When to Prepare or Update
Form H2060-B/H2060-BS is completed in conjunction with Form H2060 to assess or reassess a member's need for or change in functionally necessary state plan personal attendant services, state plan day activity and health services, or STAR+PLUS Home and Community Based Services (HCBS) program.
The MCO must keep Form H2060-B/H2060-BS in the applicant's/member's case record for five years after services are terminated.
This form is found in the STAR+PLUS Handbook.
I. General Information
- Name of Applicant/Member Name — Enter the name of the applicant/member.
- Medicaid ID No. — Enter the nine-digit Medicaid number of the applicant/member.
- Person Responding —Record the name of the person responding to questions.
- Relationship (if other than applicant/member) — Enter the relationship of the person responding to the applicant/member.
- Assessment Date — Enter the date the form is completed.
- Type of Contact — Check the box that indicates the method used to contact the applicant/member: Telephone, Home Visit or Other.
- Reason for Contact — Check the appropriate box, indicating the reason the contact was made to the applicant/member: Initial Assessment, Annual Assessment or Change in Services.
The MCO assessor asks the applicant/member or person responding to the questions in this section. Space is provided to capture additional explanation, if needed.
Item A: List active diagnoses. List the diagnoses for which the applicant/member currently receives treatment.

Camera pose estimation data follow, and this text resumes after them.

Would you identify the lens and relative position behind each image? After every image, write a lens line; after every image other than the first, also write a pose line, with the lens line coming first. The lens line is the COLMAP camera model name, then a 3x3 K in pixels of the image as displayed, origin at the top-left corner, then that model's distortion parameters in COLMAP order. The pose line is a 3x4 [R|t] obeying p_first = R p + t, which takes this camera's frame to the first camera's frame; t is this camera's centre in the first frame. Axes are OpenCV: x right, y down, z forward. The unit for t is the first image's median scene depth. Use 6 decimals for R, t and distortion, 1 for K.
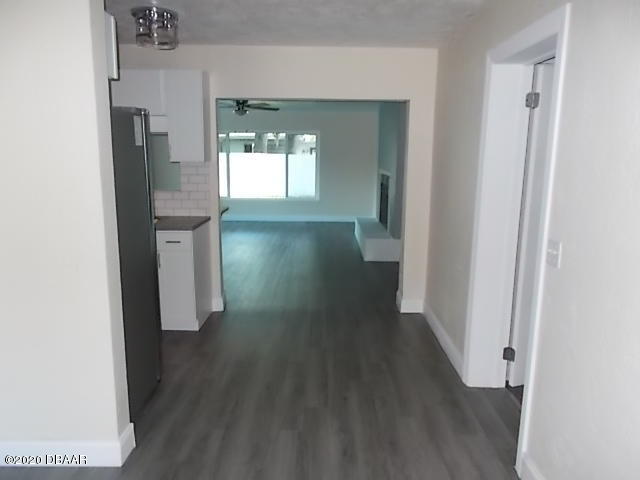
lens RADIAL K [[487.4, 0, 321.2], [0, 487.4, 236.3], [0, 0, 1]] dist [0.021044, -0.007867]
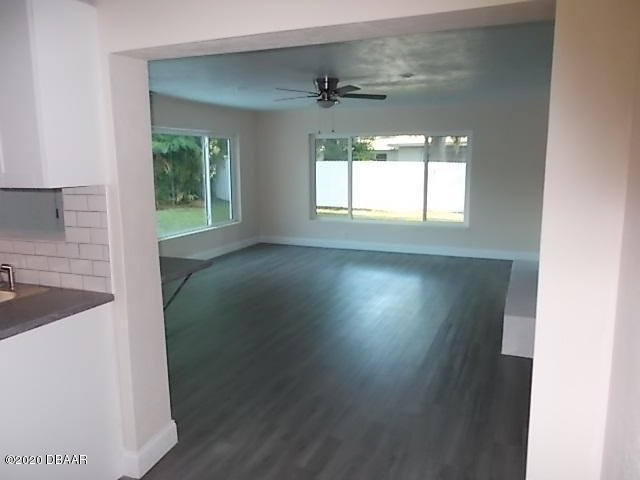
lens RADIAL K [[487.4, 0, 322.3], [0, 487.4, 244.3], [0, 0, 1]] dist [0.021044, -0.007867]
pose [[0.927340, 0.049764, -0.370896, 0.073775], [-0.049979, 0.998709, 0.009038, -0.050800], [0.370867, 0.010156, 0.928630, 0.291926]]
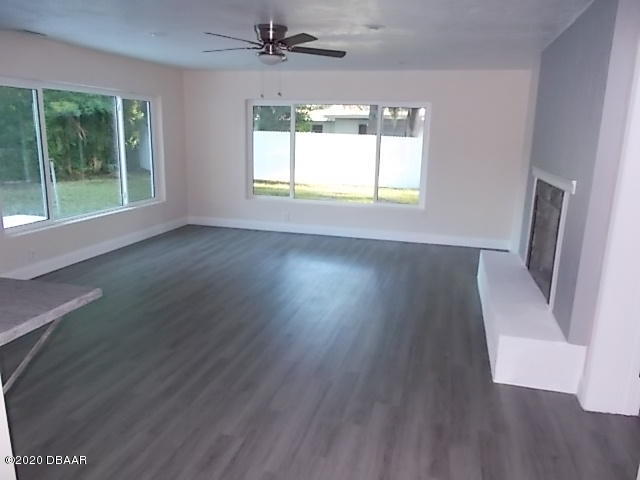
lens RADIAL K [[487.4, 0, 313.1], [0, 487.4, 242.0], [0, 0, 1]] dist [0.021044, -0.007867]
pose [[0.964220, 0.072253, -0.255068, 0.026623], [-0.059759, 0.996618, 0.056409, -0.067958], [0.258281, -0.039148, 0.965276, 0.383471]]
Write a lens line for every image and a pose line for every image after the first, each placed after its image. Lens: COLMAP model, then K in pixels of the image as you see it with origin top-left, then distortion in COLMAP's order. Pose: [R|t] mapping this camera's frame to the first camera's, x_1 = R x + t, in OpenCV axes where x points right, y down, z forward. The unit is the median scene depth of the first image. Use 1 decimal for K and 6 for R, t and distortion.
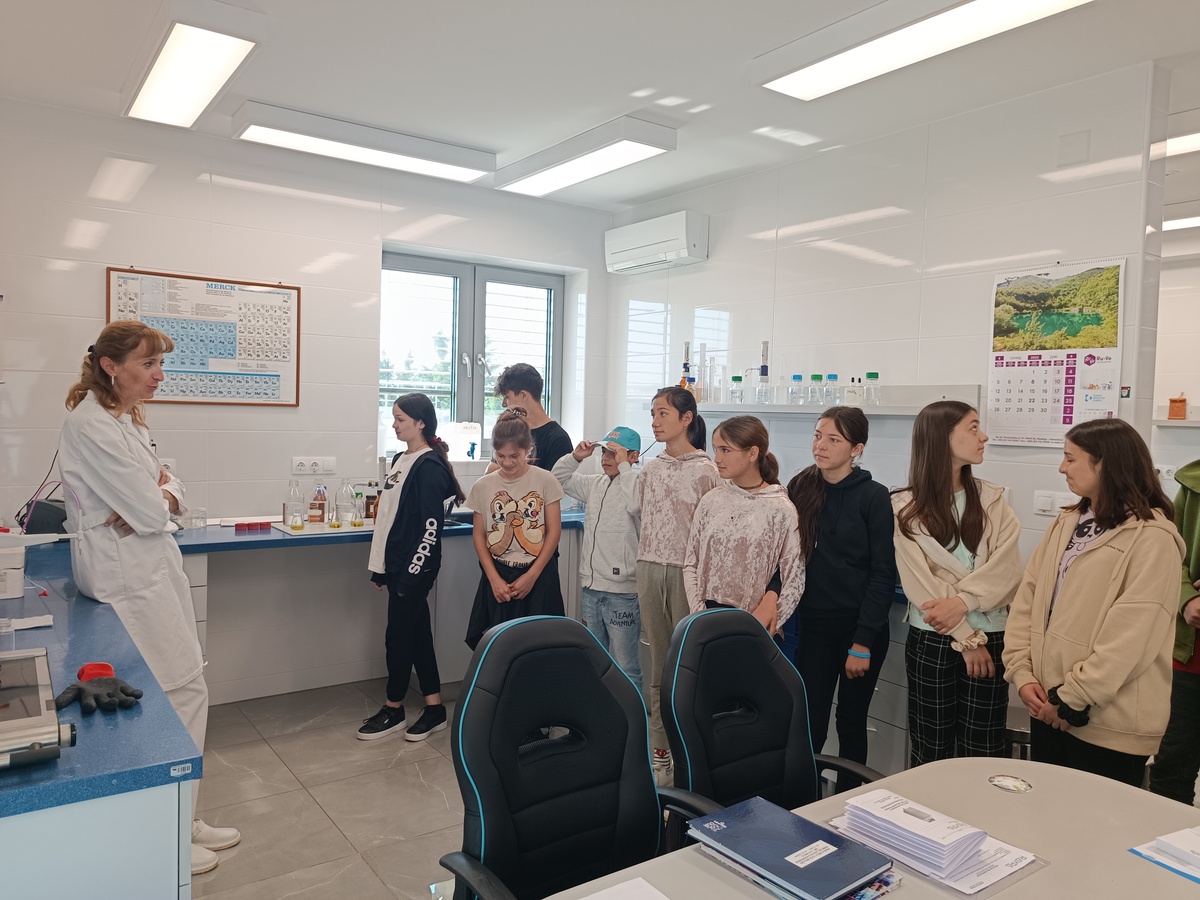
lens RADIAL K [[866.2, 0, 600.0], [0, 866.2, 450.0], [0, 0, 1]] dist [0.045348, -0.038937]
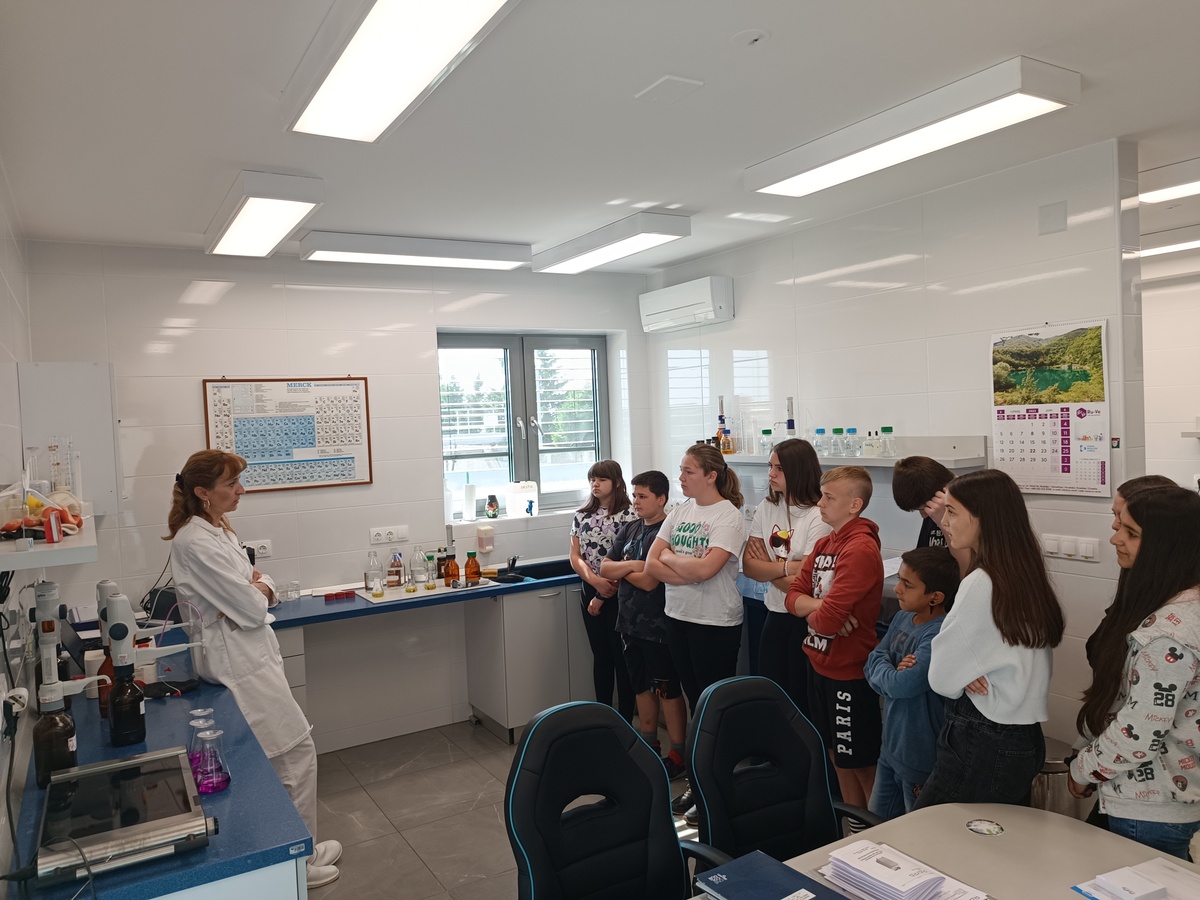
lens RADIAL K [[866.2, 0, 600.0], [0, 866.2, 450.0], [0, 0, 1]] dist [0.045348, -0.038937]
pose [[0.994217, -0.068779, -0.082476, 0.051080], [0.067994, 0.997610, -0.012291, -0.078116], [0.083125, 0.006612, 0.996517, -0.114271]]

Items B through G: Ask the applicant/member or person responding to the questions and record the response. Ask additional questions to gain a thorough knowledge of the applicant’s/member’s current medical and functional status.
Items H through J: Ask the applicant/member or person responding to the questions and record the response. Ask additional questions to gain a thorough knowledge of the applicant’s/member’s functional status.
III. Additional Comments and Any Referrals To Be Made:
Enter any additional comments regarding the applicant's/member's medical and/or functional status. Include recommendations for referrals for services or supports identified. Use the comments section if there is not adequate space under a specific question. Note the section and letter of the question being continued.
Signature — Assessor — Sign Form H2060-B/H2060-BS after completing the form.